* _A run of items_:
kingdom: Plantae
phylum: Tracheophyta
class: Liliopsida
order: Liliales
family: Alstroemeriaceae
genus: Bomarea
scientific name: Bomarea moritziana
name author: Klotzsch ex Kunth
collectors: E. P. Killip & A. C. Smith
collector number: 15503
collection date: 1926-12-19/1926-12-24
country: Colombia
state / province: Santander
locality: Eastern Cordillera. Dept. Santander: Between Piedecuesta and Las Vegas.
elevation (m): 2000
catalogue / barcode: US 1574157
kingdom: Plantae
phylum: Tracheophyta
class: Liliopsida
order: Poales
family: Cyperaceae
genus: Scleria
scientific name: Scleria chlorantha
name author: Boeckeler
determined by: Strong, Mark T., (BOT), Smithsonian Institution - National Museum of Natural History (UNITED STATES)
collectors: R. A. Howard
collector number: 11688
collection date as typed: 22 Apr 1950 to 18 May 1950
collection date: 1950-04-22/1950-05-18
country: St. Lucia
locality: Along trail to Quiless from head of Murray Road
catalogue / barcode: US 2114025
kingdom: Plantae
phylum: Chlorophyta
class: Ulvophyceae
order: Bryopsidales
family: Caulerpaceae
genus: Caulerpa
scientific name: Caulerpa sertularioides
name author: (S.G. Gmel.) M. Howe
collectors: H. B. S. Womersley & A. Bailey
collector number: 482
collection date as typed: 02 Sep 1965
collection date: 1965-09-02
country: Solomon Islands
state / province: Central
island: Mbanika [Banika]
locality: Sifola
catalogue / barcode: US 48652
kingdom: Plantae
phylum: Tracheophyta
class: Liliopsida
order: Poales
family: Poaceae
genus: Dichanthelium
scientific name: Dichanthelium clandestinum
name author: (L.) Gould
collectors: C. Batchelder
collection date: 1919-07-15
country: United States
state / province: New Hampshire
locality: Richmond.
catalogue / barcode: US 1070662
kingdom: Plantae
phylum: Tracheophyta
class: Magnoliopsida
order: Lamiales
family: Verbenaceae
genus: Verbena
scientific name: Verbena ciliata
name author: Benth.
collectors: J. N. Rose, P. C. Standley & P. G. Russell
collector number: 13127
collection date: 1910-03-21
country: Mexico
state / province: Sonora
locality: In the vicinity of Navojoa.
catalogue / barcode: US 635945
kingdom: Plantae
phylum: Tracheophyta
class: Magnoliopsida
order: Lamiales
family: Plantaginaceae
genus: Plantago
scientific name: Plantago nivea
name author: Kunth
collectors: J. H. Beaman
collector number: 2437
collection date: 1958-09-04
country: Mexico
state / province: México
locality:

* _Exercise goal_: Reproduce the stretch from the start of the items through the line containing "name author: Boeckeler", replacing "catalogue / barcode" with "catalog number" and leaving everything else unchanged.

* _Finished answer_:
kingdom: Plantae
phylum: Tracheophyta
class: Liliopsida
order: Liliales
family: Alstroemeriaceae
genus: Bomarea
scientific name: Bomarea moritziana
name author: Klotzsch ex Kunth
collectors: E. P. Killip & A. C. Smith
collector number: 15503
collection date: 1926-12-19/1926-12-24
country: Colombia
state / province: Santander
locality: Eastern Cordillera. Dept. Santander: Between Piedecuesta and Las Vegas.
elevation (m): 2000
catalog number: US 1574157
kingdom: Plantae
phylum: Tracheophyta
class: Liliopsida
order: Poales
family: Cyperaceae
genus: Scleria
scientific name: Scleria chlorantha
name author: Boeckeler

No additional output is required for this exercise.